The new hall of Lincoln’s Inn was built by Mr. P. Hardwick, the architect of the St. Katherine Docks, and was opened by the Queen in person in 1845. It is a fine Tudor building of red brick, with stone dressings. The hall is 120 feet, the library 80 feet long. The contract was taken for £55,000, but its cost exceeded that sum. The library contains the unique fourth volume of Prynne’s Records, which the society bought for £335 at the Stow sale in 1849, and all Sir Matthew Hale’s bequests of books and MSS.: “a treasure,” says that “excellent good man,” as Evelyn calls him[686] in his will, “that is not fit for every man’s view.” The hall contains a fresco representing the “Lawgivers of the World,” by Watts. The gardens were much curtailed by the erection of the hall, and their quietude destroyed. Ben Jonson talks of the walks under the elms.[687] Steele seems to have been fond of this garden when he felt meditative.
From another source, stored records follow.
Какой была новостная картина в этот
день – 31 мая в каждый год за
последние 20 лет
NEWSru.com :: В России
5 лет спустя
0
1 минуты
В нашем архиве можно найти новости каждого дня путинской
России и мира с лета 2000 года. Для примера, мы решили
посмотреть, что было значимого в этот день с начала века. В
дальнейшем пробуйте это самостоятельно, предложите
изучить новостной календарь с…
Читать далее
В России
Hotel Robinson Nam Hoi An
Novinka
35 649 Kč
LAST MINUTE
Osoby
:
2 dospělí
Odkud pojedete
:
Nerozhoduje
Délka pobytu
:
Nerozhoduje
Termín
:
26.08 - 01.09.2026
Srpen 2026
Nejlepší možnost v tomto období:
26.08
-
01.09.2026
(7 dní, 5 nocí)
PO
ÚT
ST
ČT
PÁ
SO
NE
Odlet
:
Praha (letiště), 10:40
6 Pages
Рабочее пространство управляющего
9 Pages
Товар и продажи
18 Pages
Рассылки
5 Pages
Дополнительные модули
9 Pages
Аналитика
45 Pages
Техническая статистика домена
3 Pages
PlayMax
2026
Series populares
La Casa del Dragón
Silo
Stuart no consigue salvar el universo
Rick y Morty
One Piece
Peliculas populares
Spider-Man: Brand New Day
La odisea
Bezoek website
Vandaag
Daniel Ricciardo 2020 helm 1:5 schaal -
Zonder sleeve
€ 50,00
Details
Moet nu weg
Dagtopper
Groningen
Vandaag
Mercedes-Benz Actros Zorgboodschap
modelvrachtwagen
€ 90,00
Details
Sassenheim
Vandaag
In May 1709, he says much hurry and business having perplexed him into a mood too thoughtful for company, instead of the tavern “I went into Lincoln’s Inn Walk, and having taken a round or two, I sat down, according to the allowed familiarity of these places, on a bench.” In a more thoughtful month (November) of the same year he goes again for a solitary walk in the garden, “a favour that is indulged me by several of the benchers, who are very intimate friends, and grown old in the neighbourhood.” It was this bright frosty night, when the whole body of air had been purified into “bright transparent æther,” that Steele imagined his vision of “The Return of the Golden Age.”